The difficulties inherent to trying to map arbitrary complexity of your domain model onto a relational database still exists and don't just disappear. I would just make the claim that in a lot of cases, dealing with those difficulties head on ends up producing simpler, more maintainable code than using JPA. There's still a good amount of querying automagic there (e.g. in CrudRepository/PagingAndSortingRepository) if you want it. And basic relationship handling with @MappedCollection also works well. 

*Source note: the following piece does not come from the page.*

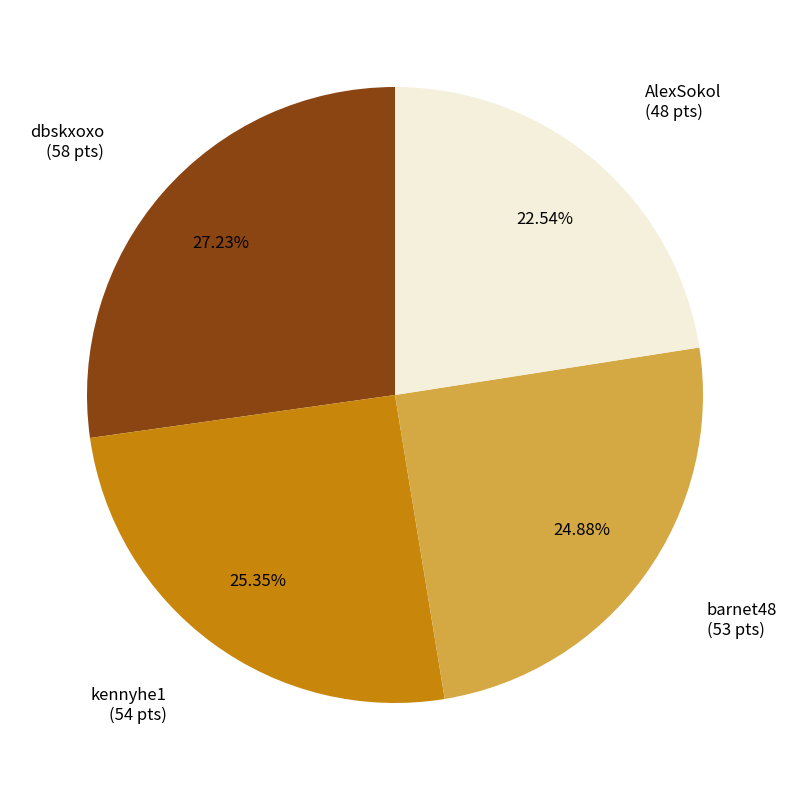

Is there any slice that represents more than half of the pie?

No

(IntelliJ is also quite good at creating DDL sql for @Table annotated entities that can go straight into, e.g. Flyway scripts)

some examples

Taking the following simplistic model...
@Table("orders")
public record Order(
        @Id UUID id,
        UUID customerId,
        @MappedCollection(idColumn = "order_id", keyColumn = "list_key") List<LineItem> items,
        @Version int version
) {
    static Order forCustomer(UUID customerId, List<LineItem> items) {
        return new Order(null, customerId, items, 0);
    }

    public Order withItems(List<LineItem> items) {
        return new Order(id, customerId, items, version);
    }
}
@Table("order_items")
public record LineItem(
        @Id UUID id,
        String sku,
        int count,
        @Embedded(onEmpty = USE_NULL, prefix = "amount_") Money amount
) {
    static LineItem randItem(String sku, long amount) {
        return new LineItem(null, sku, 1, Money.rands(BigDecimal.valueOf(amount)));
    }
}
public record Money(BigDecimal amount, String currency) {
    static Money rands(BigDecimal value) {
        return new Money(value, "ZAR");
    }
}

 

It maps nicely to the following tables: (sql generated by IntelliJ with the exception of defaulting PKs to uuidv7(), which I added manually)

CREATE TABLE orders
(
    id          UUID PRIMARY KEY DEFAULT uuidv7(),
    customer_id UUID,
    version     INTEGER
);

CREATE TABLE order_items
(
    id              UUID PRIMARY KEY DEFAULT uuidv7(),
    order_id        UUID NOT NULL,
    sku             VARCHAR,
    count           INTEGER,
    amount_amount   DECIMAL,
    amount_currency VARCHAR,
    list_key        VARCHAR
);

ALTER TABLE order_items
    ADD CONSTRAINT fk_order_items_on_order FOREIGN KEY (order_id) REFERENCES orders (id) ON DELETE CASCADE;

 

@MappedCollection and @Embedded work as expected. I also like using records to make it clear that instances aren't mutable. You can then use either CrudRepository or JdbcAggregateTemplate to work with these. E.g.:

public interface OrderRepo extends CrudRepository<Order, UUID> {}

OrderRepo repo;
JdbcAggregateTemplate jdbc;

void examples() {
    UUID someCustomerId; // ...
    Order order = repo.save(Order.forCustomer(someCustomerId, List.of(LineItem.randItem("sku1", 11))));
    order = order.withItems(List.of(
            order.items().get(0),
            LineItem.randItem("sku2", 22)
    ));
    repo.save(order);
    
    List<Order> customerOrders = repo.findByCustomerId(someCustomerId);

    // more complex queries can be done with JdbcTemplate. JdbcAggregateTemplate provides easy mapping to entities though:
    List<Order> customerOrdersByTemplate = jdbc.findAll(Query.query(where("customerId").is(someCustomerId)), Order.class);
}
 

side note: on project reactor

Interesting to dig into a little. Adds a sizable amount of complexity with a lot of caveats (e.g. no support for nested entities in r2dbc). Ultimately not worth the effort except for very constrained use cases. Performance gains for IO bound tasks can instead be achieved with virtual threads.